BaseEnvironment.get_start_index
BaseEnvironment.get_start_index (start_index:int|str=None)
Determine if the start index is random or 0, depending on the state of the environment and training process (over entire train set or in shorter episodes)
Type | Default | Details | |
---|---|---|---|
start_index | int | str | None | index to start from |
Returns | int |
BaseEnvironment.reset_index
BaseEnvironment.reset_index (start_index:Union[int,str])
Reset the index of the environment. If start_index is an integer, the index is set to this value. If start_index is “random”, the index is set to a random integer between 0 and the length of the training data.
BaseEnvironment.update_mdp_info
BaseEnvironment.update_mdp_info (gamma=None, horizon=None)
Update the MDP info of the environment.
BaseEnvironment.train
BaseEnvironment.train (update_mdp_info=True)
Set the environment in training mode by both setting the internal state self._train and the dataloader. If the horizon is set to “use_all_data”, the horizon is set to the length of the training data, otherwise it is set to the horizon_train attribute of the environment. Finally, the function updates the MDP info and resets with the new state.
BaseEnvironment.val
BaseEnvironment.val (update_mdp_info=True)
Set the environment in validation mode by both setting the internal state self._val and the dataloader. The horizon of val is always set to the length of the validation data. Finally, the function updates the MDP info and resets with the new state.
BaseEnvironment.test
BaseEnvironment.test (update_mdp_info=True)
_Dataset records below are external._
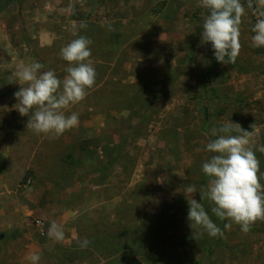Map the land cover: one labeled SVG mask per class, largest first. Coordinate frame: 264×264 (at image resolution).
Instances as JSON below:
<instances>
[{"label":"rangeland","instance_id":"1","mask_svg":"<svg viewBox=\"0 0 264 264\" xmlns=\"http://www.w3.org/2000/svg\"><path fill=\"white\" fill-rule=\"evenodd\" d=\"M241 2L240 53L222 64L202 43L200 0H0V264L33 254L37 264H264V220L226 229L200 196L206 146L226 123L253 133L264 187V47L252 46L253 9ZM81 36L96 77L65 110L78 125L58 137L27 130L18 65L63 80L60 51ZM192 198L223 236L191 228ZM53 222L63 241L49 236Z\"/></svg>","mask_w":264,"mask_h":264},{"label":"clouds","instance_id":"2","mask_svg":"<svg viewBox=\"0 0 264 264\" xmlns=\"http://www.w3.org/2000/svg\"><path fill=\"white\" fill-rule=\"evenodd\" d=\"M246 2L247 8L253 9L257 17L252 28L255 33L252 46L264 47V0H255V7L253 0ZM200 4L210 12L202 25V43L211 42L218 62L234 64L241 49L240 25L246 11L245 4L241 0H200ZM91 43V40L81 36L61 49L62 59L69 62L63 80L51 70L42 72L44 65L39 62L18 65L15 75L22 87L14 93L19 101L15 108L22 116L29 117L27 130L58 137L78 125V114L66 115L65 110L81 102L86 96V89L95 83L96 71L89 59ZM217 131L221 134L206 146L207 151L214 155L202 165L203 173L210 179L207 189L200 193L201 200L207 198L214 204L211 212L221 220L230 221L225 224L226 229H231V222H234L247 233L257 220H264V187L258 175L260 163L250 147L253 133L244 130L238 123H226L218 130L214 128L212 134L216 136ZM258 150L264 153V146ZM184 193L186 196L196 193L195 185L187 186ZM188 201L191 228H203L213 237L223 236L201 201L193 198ZM49 236L63 241L64 232L53 222ZM89 243L85 238L82 246L86 247ZM29 259L32 264H37L40 256L33 254Z\"/></svg>","mask_w":264,"mask_h":264},{"label":"built area","instance_id":"3","mask_svg":"<svg viewBox=\"0 0 264 264\" xmlns=\"http://www.w3.org/2000/svg\"><path fill=\"white\" fill-rule=\"evenodd\" d=\"M257 17L254 14L253 10H252V23H251V29L253 28L254 24L256 23ZM254 33V32H253ZM255 34V33H254ZM38 226L39 227H44L45 224L43 222H38Z\"/></svg>","mask_w":264,"mask_h":264},{"label":"trees","instance_id":"4","mask_svg":"<svg viewBox=\"0 0 264 264\" xmlns=\"http://www.w3.org/2000/svg\"><path fill=\"white\" fill-rule=\"evenodd\" d=\"M13 0H8V2L10 3V2H12Z\"/></svg>","mask_w":264,"mask_h":264}]
</instances>
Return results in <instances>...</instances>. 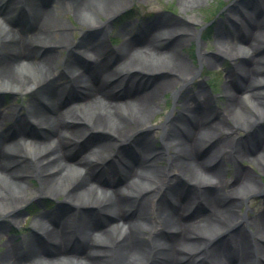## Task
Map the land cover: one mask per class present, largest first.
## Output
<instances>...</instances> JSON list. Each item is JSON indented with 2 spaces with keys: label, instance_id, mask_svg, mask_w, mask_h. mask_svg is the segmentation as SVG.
Instances as JSON below:
<instances>
[{
  "label": "bare ground",
  "instance_id": "1",
  "mask_svg": "<svg viewBox=\"0 0 264 264\" xmlns=\"http://www.w3.org/2000/svg\"><path fill=\"white\" fill-rule=\"evenodd\" d=\"M21 1L0 0V94L37 96L25 101L23 117L11 125L14 134L3 135L6 115L0 116V217L12 224L27 202L43 198L62 197L73 208L95 209L76 217L67 211L61 223L51 221V212H38L35 232L21 237L23 257L31 264H145L152 253L151 264H264V211L247 219L237 210L264 188L237 166L245 158L231 135L233 127L248 130L264 118V58L246 57L249 66L227 82L225 107L217 111L208 94L190 86L196 71L179 54L198 36L191 28L194 17L168 28L153 19L137 37L111 51L101 44L102 29L127 8V0H67L60 7L63 14L71 11L75 20H83L81 25L99 33L80 51L59 11L31 0L26 22L15 12ZM198 2L182 0L179 5L188 10ZM261 2L239 11L238 19L227 16L230 23L233 19L232 29L225 28L223 35L216 31L214 51L198 53L201 65L211 67L219 56L232 59L236 55L225 53L236 47L248 52L264 38L262 22L256 19H264ZM96 15L105 23L97 22ZM232 36L238 41L233 50L221 47ZM158 42L169 43L165 57ZM59 50L66 55L58 68ZM133 73L159 74L160 79L142 91V81ZM113 84L120 88L117 92ZM167 91L173 92L179 108L162 123L168 131L162 146L156 150L149 139L137 144L130 157L121 152L118 145L151 127ZM68 101L74 106L68 108ZM88 129L105 132L111 141L72 157ZM160 151L168 155L162 172L168 178L154 168L164 157ZM247 153L264 170V143ZM226 163L235 175L230 184L223 179ZM34 174L38 180L32 189L26 183ZM178 180L187 185V196H164L165 190L176 191ZM191 209L192 216L184 217ZM240 219L254 232L247 236L238 227L228 242L221 239L205 247L214 234L229 231ZM45 247L53 250L51 259L41 255ZM17 249L3 250L0 264H23Z\"/></svg>",
  "mask_w": 264,
  "mask_h": 264
},
{
  "label": "rangeland",
  "instance_id": "2",
  "mask_svg": "<svg viewBox=\"0 0 264 264\" xmlns=\"http://www.w3.org/2000/svg\"><path fill=\"white\" fill-rule=\"evenodd\" d=\"M28 1L31 0H22L15 12H21L23 14L21 7L25 8V12L32 14V9ZM46 4L49 9L55 10L59 13L60 19L65 23L66 26L71 31L70 38L73 41L74 45H77V48L82 51L87 49V43L95 41L99 36L97 30L87 29L85 25H81L80 22L74 18V15L71 11L64 13L61 11L67 0H41ZM182 0H127L128 6L124 9L115 19L106 25L102 29V39L101 44L106 47L108 50H115L121 47L128 38L138 36L142 30V26L145 23L151 22L153 19L157 20V23L160 27L168 28L175 24H186L190 18L194 17L197 21L191 25V28L194 29L198 36L183 45V48L179 50V54L183 57L185 62H187L195 71L196 75L190 84L193 89H201L205 94L212 99V103L217 111H221L225 107V95L224 87L228 85L229 80H237V73L239 68L248 67L249 61L246 58L248 55H251L256 58H264V38H261L254 47L250 48L249 51L240 50L239 47H236L237 50L232 52H226V55H236L235 57L227 58L223 56L216 57L215 63L213 66L209 67L208 65H201L199 63V51L211 53L214 51L215 45V36L216 31L219 30L221 35L224 34L225 28L232 29L231 18L230 22L227 21V16L232 15L234 19L239 18V11H246L247 6H254L257 3L261 4L263 0H199L198 4L188 10H183L179 3ZM24 5V6H23ZM15 12L13 13L15 15ZM97 17V18H96ZM25 18V17H23ZM96 21L99 23H105V19L99 16H95ZM99 18V19H98ZM256 19L261 23L262 28L264 29V19L261 16H256ZM226 20V25L223 24ZM238 22V21H237ZM237 22L234 21V24L237 25ZM109 40L112 44L109 43ZM225 43L221 47H226L225 49L231 48L232 45L238 44L237 39L232 37L225 38ZM198 43L202 44V47H199ZM242 44H247L241 42ZM156 45H159L161 48L159 52L162 57H165L166 50L168 49V42H158ZM144 48H140L143 50ZM89 50V49H88ZM230 50H233L232 48ZM244 51V52H243ZM60 58L57 62V67L64 60L66 52L64 50L58 51ZM246 53V55H244ZM224 54V55H225ZM91 59H95L93 56ZM97 61V60H94ZM262 63V62H261ZM92 65L96 66L94 62ZM57 74V71L55 72ZM131 76H135L136 79L142 81L141 90L148 91L150 90L155 83L160 79L159 74H138L133 73ZM129 75V76H130ZM123 85L125 86L126 81L123 80ZM113 90L117 92L120 88H117L113 84ZM260 87L259 90H261ZM127 91H130V88H126ZM172 91H167L163 93L160 97L161 103L159 104V112L155 114L151 121V127L139 131L133 135L126 142L118 145V148L122 150L121 152H127L126 154L130 156L135 152L136 145L141 143H147V140H152L153 146L158 150L162 146V141L168 135L167 129L162 126L164 119L170 113H175L179 107H175L173 103ZM37 95L33 92L28 94H12V93H1L0 94V116L6 115V120L3 122V135L8 136L14 134L11 129V125L14 124L20 117H23L25 110L24 105L27 99H34ZM264 100V99H260ZM73 101L67 102V107L71 108L74 106ZM260 104V103H259ZM30 122L34 123L32 118L28 119ZM29 129V127H27ZM36 128H34L35 133ZM37 131V130H36ZM22 132V131H21ZM232 138L237 145V150L240 155H244V160L239 161L238 167L244 173H251L252 177L255 178L258 185L264 188V170L259 171L258 168L249 160L248 150L252 148H259L261 143H264V118L258 121L256 124L248 130H241L232 128L231 132ZM16 137V136H15ZM17 138V137H16ZM111 141V137L103 131L88 129L84 139H78L77 144L74 147L75 153L72 157H76L78 152L85 153L88 148L92 145H95L100 142ZM259 143V146L257 145ZM256 150V149H255ZM254 150V151H255ZM163 158L158 161L154 168L159 170V176L162 178H168L166 172L162 173L167 166L166 158L167 153L164 154ZM135 154V153H134ZM105 154L103 153L102 156ZM166 156V157H165ZM253 158V157H251ZM224 181L227 183H232L235 180L234 172L229 163L224 165ZM39 174V173H38ZM32 177L28 180L26 185L29 188H35L37 186V174L31 175ZM177 182V183H176ZM183 180L175 181L176 191L170 189L165 190L164 196L170 198L172 194H176L177 199L181 197H186L188 192V187ZM165 188V187H164ZM178 189V190H177ZM170 191V192H169ZM175 192V193H173ZM197 195V193H196ZM179 196V197H178ZM72 204L64 202L62 197L56 199L43 198L39 200H33L26 203V205L14 215V221L11 224L10 221H6L5 217H0L1 224H3V230L0 234V254L3 250H6L8 247L20 248L18 250L17 256L22 258L23 264H31L28 262V259L23 257L24 248L20 246V240L23 235H29L32 231L35 232L34 219L37 218V214L40 213H50L51 212V221L52 219L56 222H62V215H65L68 212H73V217L80 216L84 210V215L88 214L89 211L94 208L90 206H82L81 208H73ZM195 207V206H194ZM238 212L240 216L244 218H251L264 211V193L255 194L249 198L245 203H240L238 206ZM35 211L34 215H31V212ZM88 211V212H87ZM193 210H188L184 213V217L189 218L192 216L191 212ZM38 214V215H39ZM78 221V219H77ZM238 227L247 235L253 233V228L250 225L245 224L241 219L238 222V225L232 227L229 231H223L220 233L214 234L211 239H208L205 247L212 246L217 244L221 239L224 241H229V235L234 232ZM248 236V235H247ZM73 242V241H72ZM70 245L72 243H69ZM151 251V250H150ZM43 253V254H42ZM41 255L47 259L53 257V250L50 247H45L42 250ZM154 258V254L150 253L147 256V262L145 264H151V261Z\"/></svg>",
  "mask_w": 264,
  "mask_h": 264
}]
</instances>
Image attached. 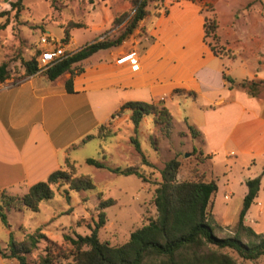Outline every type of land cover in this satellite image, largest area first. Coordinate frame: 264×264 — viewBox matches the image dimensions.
<instances>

Set the environment in testing mode by both setting the internal state self._test and the dataloader. The horizon of test is always set to the length of the test data. Finally, the function updates the MDP info and resets with the new state.
BaseEnvironment.set_return_truncation
BaseEnvironment.set_return_truncation (return_truncation:bool)
Set the return_truncation attribute of the environment.
Type | Details | |
---|---|---|
return_truncation | bool | whether or not to return the truncated condition in the step function |
BaseEnvironment.stop
BaseEnvironment.stop ()
Stop the environment. This function is used to ensure compatibility with the Core of mushroom_rl.